**Supplied text**:
:::::
Ha! And -- well put, thanks for the backup.ertyu wrote: ↑Sat Aug 22, 2020 1:41 pmoof, this entire post has been a call-out. did you have to?? did you really lmao
...When it comes to ERE, it's useful to remind ourselves what the goal is: self-mastery, not being tightly coupled. that pesky maximum life enjoyment you wrote about. Sorting out the psychological shit is essential to the ere project.
RoamingFrancis wrote: ↑Sat Aug 22, 2020 10:02 pmMetta...
In my opinion, the whole point of ERE is to gain the time and space to figure out the whole happiness question. FI, by itself, does not guarantee freedom from suffering. Remember the Buddha started his life as a prince, but that didn't answer his deeper question: why the fuck is there so much suffering? I see ERE as an excellent way to gain "freedom from" hindrances that impede happiness (e.g. soul-crushing jobs, environmentally destructive lifestyles, the illusion that consumption will lead to lasting happiness), but does not guarantee "freedom to" live a good life. ERE gives you autonomy with the brush and the canvas, but you still have to paint the damn thing yourself.
JMG says magic in the forms of blessings and curses only work if the recipient is informed of the curse/blessing. Thanks brother.
Hmm yes that's a good point. The Buddha's life of a prince was the beginning of the story. Makes me think of how Jacob has said (somewhere) he considers L7/Internalized ERE to be the starting point, aka achieving your first black belt, which just means you're now baseline useful and your real education can commence. And yes - I definitely feel like the past decade of my life has been, to some extent, "Man, I wish I had more time to root through some of this stuff, but I'm going too fast and I don't know how to catch a break." And then I found ERE and -- oh, it's not that hard actually.
Whoa... that's a big idea there. It's one thing to repeat "i am enough" over and over again... it's another level to say "i am enough even if I fail at literally everything I ever try". Thank you for that, I'm going to carry it around for a while.
:::::
**Tasks and exercises**:
(1) Answer these questions from the forum thread, one per line:
(a) What does FI, by itself, not guarantee?
(b) According to JMG, when do blessings and curses work?
(c) What does Jacob consider L7/Internalized ERE to be?
(2) List every example the forum thread gives of hindrances that impede happiness.
(3) Extract everything in the forum thread from "RoamingFrancis wrote: ↑Sat" down to "damn thing yourself.".
:::::
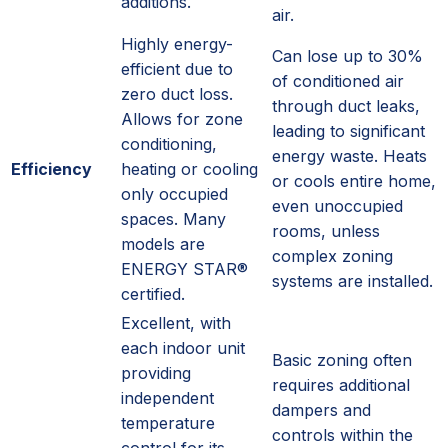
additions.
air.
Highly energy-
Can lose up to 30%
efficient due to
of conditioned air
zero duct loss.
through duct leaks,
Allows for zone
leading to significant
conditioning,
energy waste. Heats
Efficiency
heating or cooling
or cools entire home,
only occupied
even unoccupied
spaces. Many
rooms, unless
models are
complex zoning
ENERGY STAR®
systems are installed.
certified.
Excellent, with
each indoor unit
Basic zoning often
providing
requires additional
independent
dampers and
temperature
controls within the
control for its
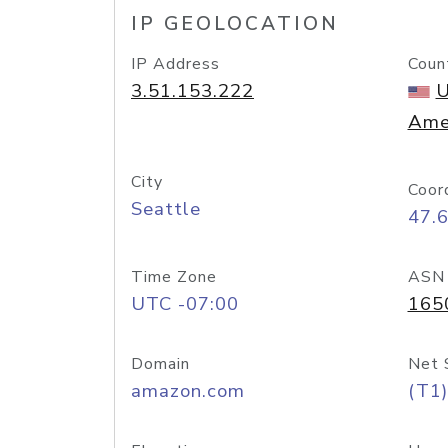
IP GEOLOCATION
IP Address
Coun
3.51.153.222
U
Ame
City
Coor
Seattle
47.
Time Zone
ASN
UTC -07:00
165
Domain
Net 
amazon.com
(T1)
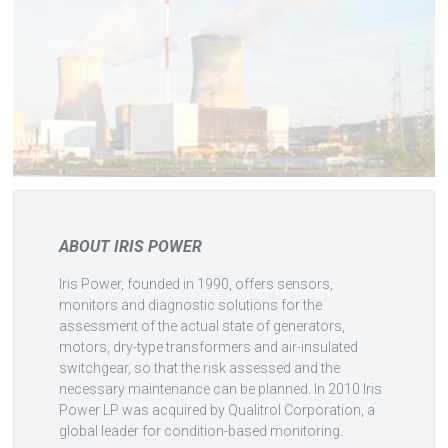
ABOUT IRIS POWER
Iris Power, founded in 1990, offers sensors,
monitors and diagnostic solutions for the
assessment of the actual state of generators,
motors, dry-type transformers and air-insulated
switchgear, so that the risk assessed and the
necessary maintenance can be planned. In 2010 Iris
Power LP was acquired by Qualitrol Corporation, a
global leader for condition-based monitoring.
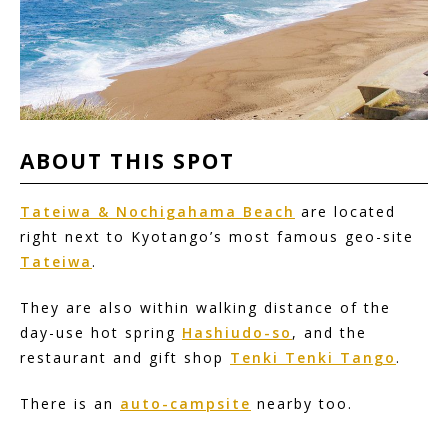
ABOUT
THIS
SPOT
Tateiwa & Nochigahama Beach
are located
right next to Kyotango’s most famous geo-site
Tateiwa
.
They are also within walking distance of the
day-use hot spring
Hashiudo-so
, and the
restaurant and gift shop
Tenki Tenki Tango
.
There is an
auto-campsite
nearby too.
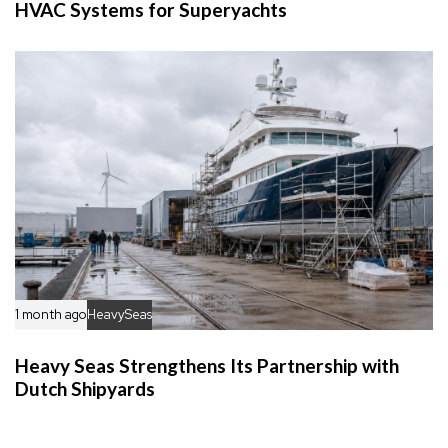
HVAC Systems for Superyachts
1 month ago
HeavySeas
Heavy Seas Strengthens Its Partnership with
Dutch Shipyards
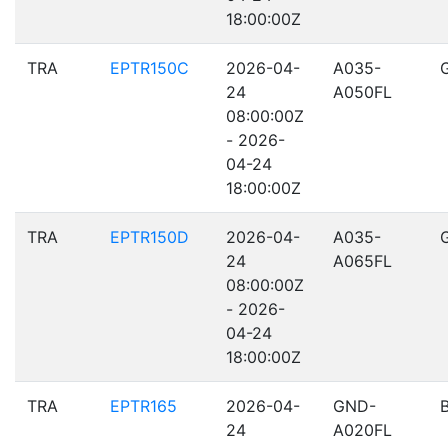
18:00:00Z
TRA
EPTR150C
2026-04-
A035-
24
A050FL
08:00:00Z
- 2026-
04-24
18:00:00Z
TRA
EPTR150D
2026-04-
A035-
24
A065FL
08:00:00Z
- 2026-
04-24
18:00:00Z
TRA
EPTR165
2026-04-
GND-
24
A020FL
:::::
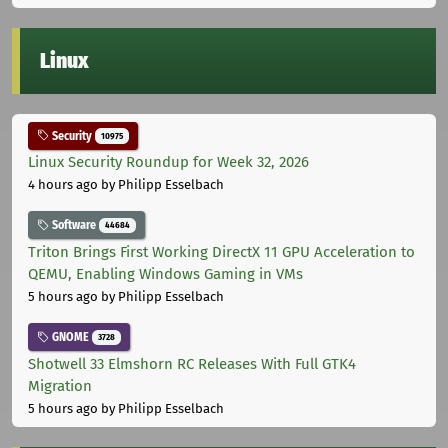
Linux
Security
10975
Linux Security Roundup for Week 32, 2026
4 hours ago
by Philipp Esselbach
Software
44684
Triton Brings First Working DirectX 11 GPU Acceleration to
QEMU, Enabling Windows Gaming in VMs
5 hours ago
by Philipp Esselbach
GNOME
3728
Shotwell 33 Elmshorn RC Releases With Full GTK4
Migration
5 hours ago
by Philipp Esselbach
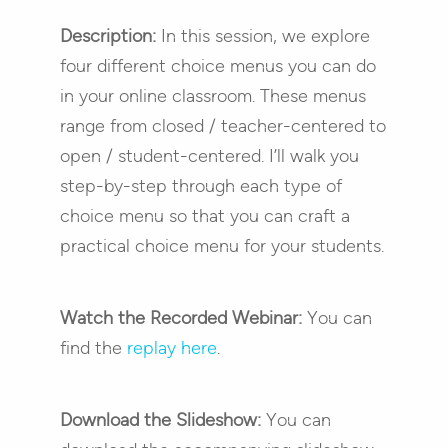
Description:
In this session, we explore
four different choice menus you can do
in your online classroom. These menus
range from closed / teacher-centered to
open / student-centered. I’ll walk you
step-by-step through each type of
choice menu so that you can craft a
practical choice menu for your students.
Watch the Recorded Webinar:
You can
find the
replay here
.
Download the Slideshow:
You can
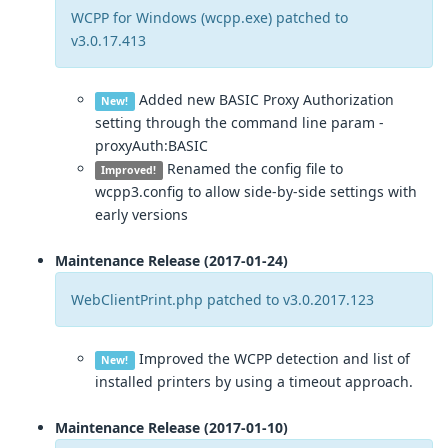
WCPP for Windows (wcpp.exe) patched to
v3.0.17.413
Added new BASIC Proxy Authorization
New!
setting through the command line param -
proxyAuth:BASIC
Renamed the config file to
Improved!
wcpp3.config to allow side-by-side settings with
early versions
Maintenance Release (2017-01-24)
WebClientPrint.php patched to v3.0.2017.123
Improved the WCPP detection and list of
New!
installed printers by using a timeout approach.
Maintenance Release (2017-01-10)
:::::
**Answers to the problems**:
(1)
(a) Freedom from suffering.
(b) Only if the recipient is informed of the curse or blessing.
(c) The starting point, aka achieving your first black belt.

(2)
- soul-crushing jobs
- environmentally destructive lifestyles
- the illusion that consumption will lead to lasting happiness

(3)
RoamingFrancis wrote: ↑Sat Aug 22, 2020 10:02 pmMetta...
In my opinion, the whole point of ERE is to gain the time and space to figure out the whole happiness question. FI, by itself, does not guarantee freedom from suffering. Remember the Buddha started his life as a prince, but that didn't answer his deeper question: why the fuck is there so much suffering? I see ERE as an excellent way to gain "freedom from" hindrances that impede happiness (e.g. soul-crushing jobs, environmentally destructive lifestyles, the illusion that consumption will lead to lasting happiness), but does not guarantee "freedom to" live a good life. ERE gives you autonomy with the brush and the canvas, but you still have to paint the damn thing yourself.